Framework for training that implements generative diffusion models for discrete data.
For unified training and evaluation and easy implementation of new diffusion models we define in our framework two basic concepts, Model and Model Trainer.
Model. This concept is implemented as abstract class AModel
in [discrete-diffusion.models]. The UML diagram of the class can be find below.
In order to set up the necessary environment:
Install [virtualenv] and [virtualenvwrapper].
Create conda env for the project:
conda create -n conditional_rate_matching python=3.10.9
Activate the enviroment
activate conditional_rate_matching
Install torch enable cuda
pip install torch torchvision torchaudio --index-url https://download.pytorch.org/whl/cu118
Install the project in edit mode:
python setup.py develop
pip install -e .
create data folders in main directory:
data
data/raw
data/preprocessed
look at project organization below
For the evaluation of generic graph generation tasks, run the following command to compile the ORCA program (see http://www.biolab.si/supp/orca/orca.html):
cd evaluation/orca
g++ -O2 -std=c++11 -o orca orca.cpp
├── AUTHORS.md <- List of developers and maintainers.
├── CHANGELOG.md <- Changelog to keep track of new features and fixes.
├── CONTRIBUTING.md <- Guidelines for contributing to this project.
├── LICENSE.txt <- License as chosen on the command-line.

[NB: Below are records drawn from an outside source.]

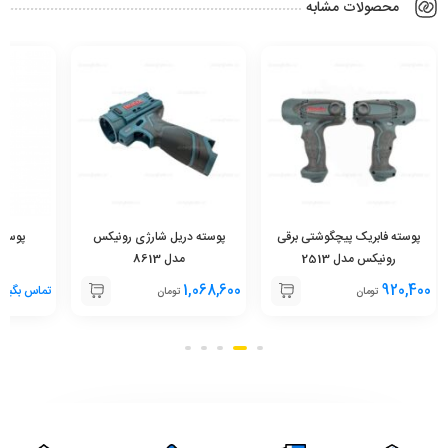
محصولات مشابه
پوسته فابریک پیچگوشتی برقی
پوسته دریل شارژی رونیکس
رونیکس مدل 2513
مدل 8613
1,068,600
920,400
تماس بگیری
تومان
تومان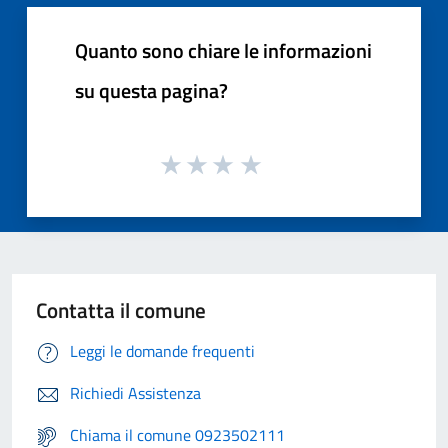
Quanto sono chiare le informazioni
su questa pagina?
Contatta il comune
Leggi le domande frequenti
Richiedi Assistenza
Chiama il comune 0923502111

├── README.md <- The top-level README for developers.
├── src
│ └── conditional_rate_matching <- Actual Python package where the main functionality goes.
│ ├── configs
│ ├── data
│ ├── models
│ ├── generative_models <- Classes that aggreagets everything needed for a generative models
│ ├── losses
│ ├── metrics
│ ├── orca
│ ├── networks <- Neural Networks Architectures
│ ├── pipelines
│ ├── schedulers
│ ├── temporal_networks <- Neural Networks Architectures with Time for Diffusion
│ └── trainers
│ └── utils
├── data
│ ├── processed <- The final, canonical data sets for modeling.
│ └── raw <- The original, immutable data dump.
├── results <- Here are the results located
├── docs <- Directory for Sphinx documentation in rst or md.
├── requirements.txt <- The python environment file for reproducibility.
├── models <- Trained and serialized models, model predictions,
│ or model summaries.
├── notebooks <- Jupyter notebooks. Naming convention is a number (for
│ ordering), the creator's initials and a description,
│ e.g. `1.0-fw-initial-data-exploration`.
├── pyproject.toml <- Build configuration. Don't change! Use `pip install -e .`
│ to install for development or to build `tox -e build`.
├── references <- Data dictionaries, manuals, and all other materials.
├── reports <- Generated analysis as HTML, PDF, LaTeX, etc.
│ └── figures <- Generated plots and figures for reports.
├── scripts <- Analysis and production scripts which import the
│ actual PYTHON_PKG, e.g. train_model.
├── setup.py <- Use `python setup.py develop` to install for
│ development or `python setup.py bdist_wheel` to build.
├── tests <- Unit tests which can be run with `pytest`.
├── .coveragerc <- Configuration for coverage reports of unit tests.
├── .isort.cfg <- Configuration for git hook that sorts imports.
└── .pre-commit-config.yaml <- Configuration of pre-commit git hooks.